Amore: Nella filosofia indiana ed in quella greca presocratica (Esiodo, Empedocle), fu un principio cosmico, la forza che armonizza tutte le cose. Per Platone l’A. (eroz) è desiderio della tensione ideale, fra mondo reale e mondo delle idee. Aristotele scorge in esso il principio in base al quale il primo motore, come oggetto di desiderio, muove le altre cose attraendole a sé. Nel neoplatonismo l’A. è la via preparatoria di accesso all’assoluto. Il cristianesimo insegna l’A. di Dio per l’uomo (grazia) e l’A. degli uomini tra loro (comandamento dell’A. per il prossimo): questo A. è agape (caritas), ovvero è disinteressato, volto al bene dell’altro, ed è contrapposto all’eros, che è desiderio interessato. Nel Seicento e nel Settecento l’A. torna ad essere interpretato come passione, il cui fondamento è di natura sensibile. Il Romanticismo rivendica la portata metafisica dell’A. Esso rompe l’individualità egoistica, ed è manifestazione dell’assoluto, che chiama a sé tutte le opposizioni ed ogni molteplicità. L’A. è simbolo dell’unione od identità di finito ed infinito, ed insieme vivente presenza dell’infinito nel finito. Nel Novecento l’A. è stato analizzato da Freud come sublimazione della libido.

____________

§ **Consegna**: Ricopia per intero la voce sull'amore qui sopra, parola per parola, senza cambiare nulla.

§ **Contenuto dell'elenco**:
____________

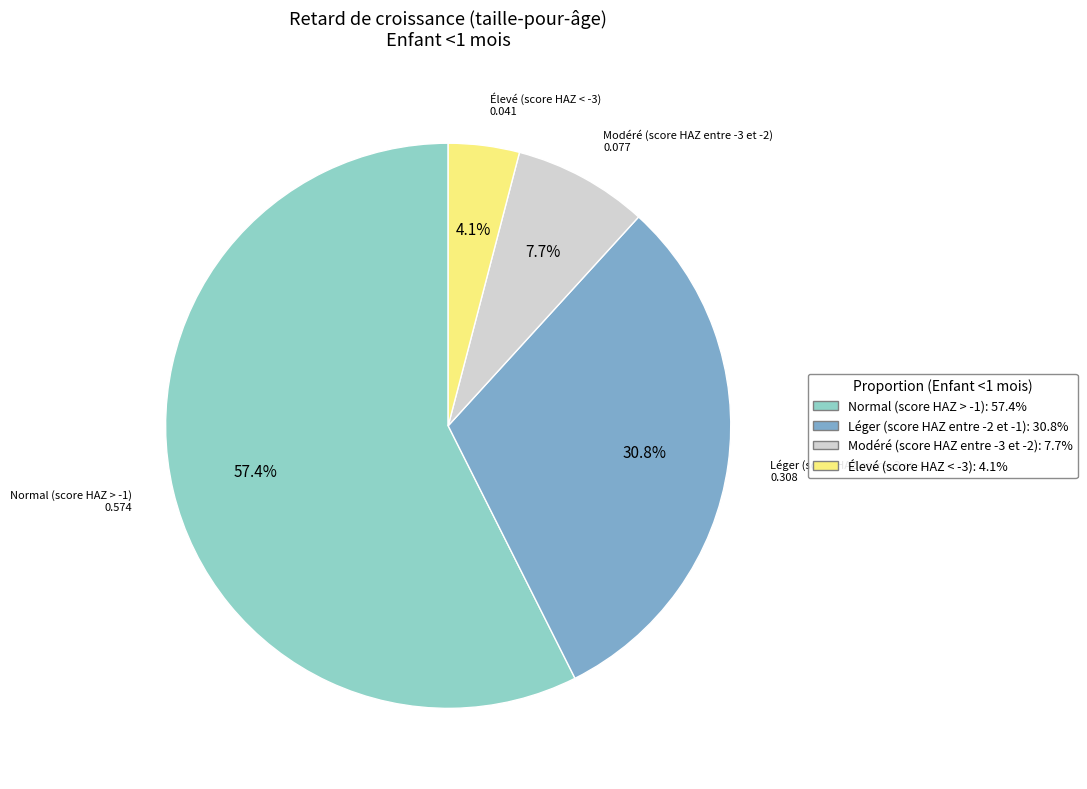

Which has a higher value, Modéré (score HAZ entre -3 et -2) or Élevé (score HAZ < -3)?

Modéré (score HAZ entre -3 et -2)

____________

§ **Risposta attesa**:
Amore: Nella filosofia indiana ed in quella greca presocratica (Esiodo, Empedocle), fu un principio cosmico, la forza che armonizza tutte le cose. Per Platone l’A. (eroz) è desiderio della tensione ideale, fra mondo reale e mondo delle idee. Aristotele scorge in esso il principio in base al quale il primo motore, come oggetto di desiderio, muove le altre cose attraendole a sé. Nel neoplatonismo l’A. è la via preparatoria di accesso all’assoluto. Il cristianesimo insegna l’A. di Dio per l’uomo (grazia) e l’A. degli uomini tra loro (comandamento dell’A. per il prossimo): questo A. è agape (caritas), ovvero è disinteressato, volto al bene dell’altro, ed è contrapposto all’eros, che è desiderio interessato. Nel Seicento e nel Settecento l’A. torna ad essere interpretato come passione, il cui fondamento è di natura sensibile. Il Romanticismo rivendica la portata metafisica dell’A. Esso rompe l’individualità egoistica, ed è manifestazione dell’assoluto, che chiama a sé tutte le opposizioni ed ogni molteplicità. L’A. è simbolo dell’unione od identità di finito ed infinito, ed insieme vivente presenza dell’infinito nel finito. Nel Novecento l’A. è stato analizzato da Freud come sublimazione della libido.